There are tons of different tanks that would be perfect for your betta. The larger the tank, the less you have to clean it. A 2.5 gal tank requires 2 50% water changes per week. A 5 gal tank only requirers one 50% water change per week. I would still do a 30%-50% water change every week on any tank larger than 5 gallons but it's pretty easy. Petco/petsmart sell all sorts of glass aquariums, anything 2.5 gallons or more will fit your needs perfectly. Plastic aquariums like Kritter Keepers are also good as long as they are 2.5 gal or more 

To regulate the temperature you can get him a heater. There are heaters preset at 78* which are nice and simple but there are also ones that you can change the temperature on. The ones that allow you to choose the temp are nice because sometimes (like when your fish is sick) it will be necessary to raise the temperature. That is totally up to you though. Just make sure you get a thermometer so you can monitor the temp and get a heater that has the right # of watts for your tank size (google or a petstore employee should be able to help you with that).
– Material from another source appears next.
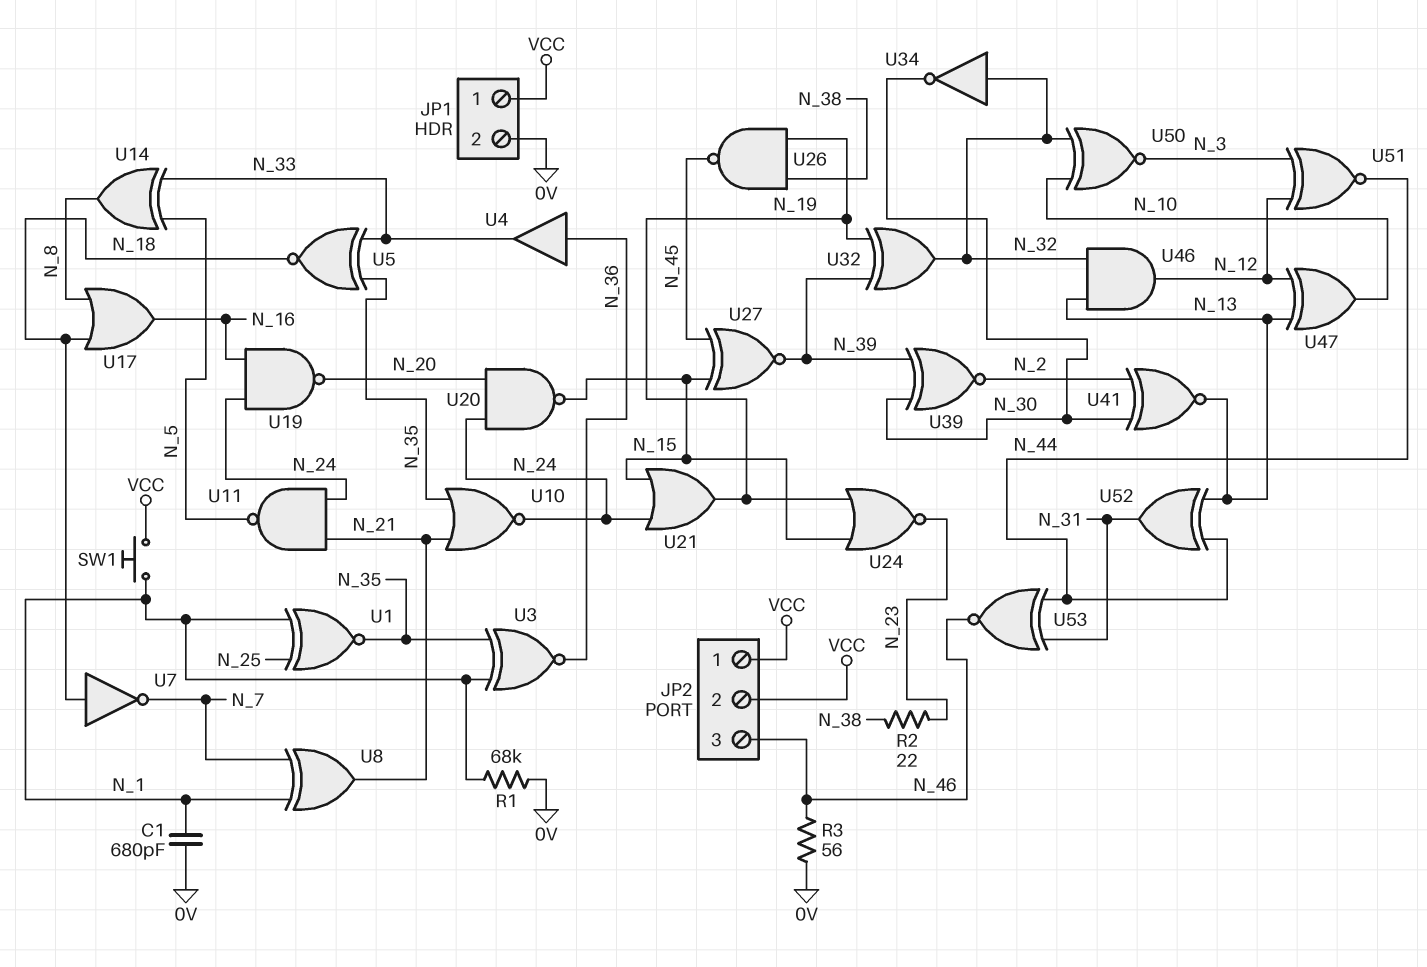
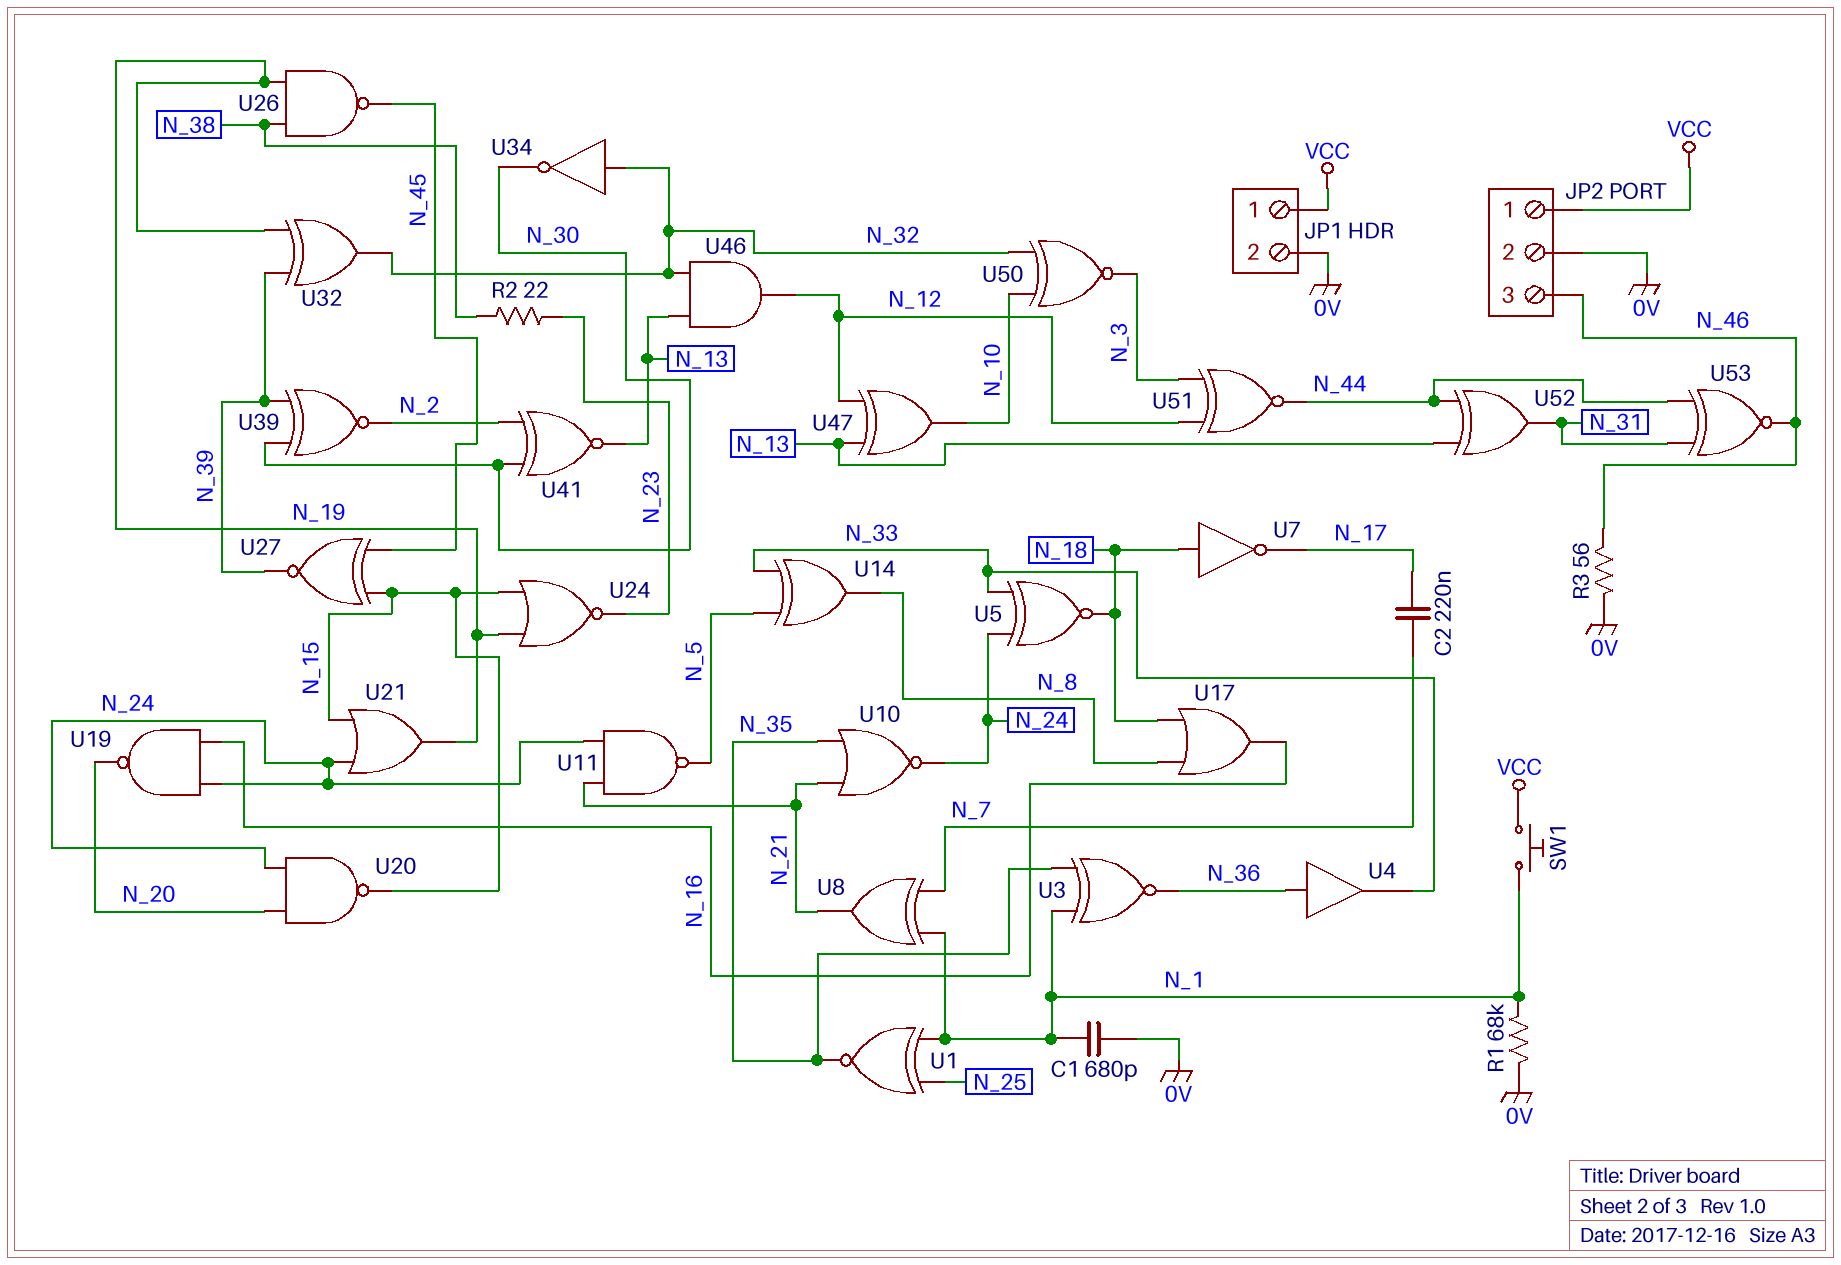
C2: none -> 220nF (N_7, N_17)
JP2 pin 2: VCC -> 0V
U5: XNOR (in N_33, in N_35, out N_18) -> XNOR (in N_24, in N_33, out N_18)
U7: NOT (in N_18, out N_7) -> NOT (in N_18, out N_17)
It's good that you were floating him for 15 minutes after water changes. You should also add some of the tank water to the container after 10 minutes so he can get used to the new water. As long as you give him time to get used to new water and new environments he should be just fine


----------



## Romina (May 25, 2011)

Wow- thanks for all the great ideas!! I'm going to check out craigslist, and print these all out and bring them with me to a walmart or petco. Time for some shopping 

This forum is really amazing, I didn't realize until I came here that there would be anywhere with so much support. I'm going to tell my other betta-owning friends for sure.


----------



## Punki (Apr 30, 2011)

Have fun with the shopping! We love pictures also *hint* )


----------



## SillyCone (May 7, 2011)

You're welcome, glad he is better now, sorry I couldn't respond earlier =D


----------



## Silverfang (Mar 25, 2011)

In a larger tank (say 5gal) having lots of live plants can also help cut down on the water changes, especially once fully cycled.
So glad to hear he's perking up, I'm sure he's a happy boy with how concerned you are about keeping him happy


----------



## Nimetails (Dec 6, 2015)

Hello I'm having the same problem with my Betta named Squishy. 

He lives in a 5 gallon tank and had a heater and filter. 
I had him for about 2 months now and I just gotten him new roommates (two female guppies, not colourful). After a week he stopped eating, he would just try to eat it but spits it back out and then ignores it. He had been eating perfectly fine in the two months I got him. 
I do the same things as the person who posted this thread


----------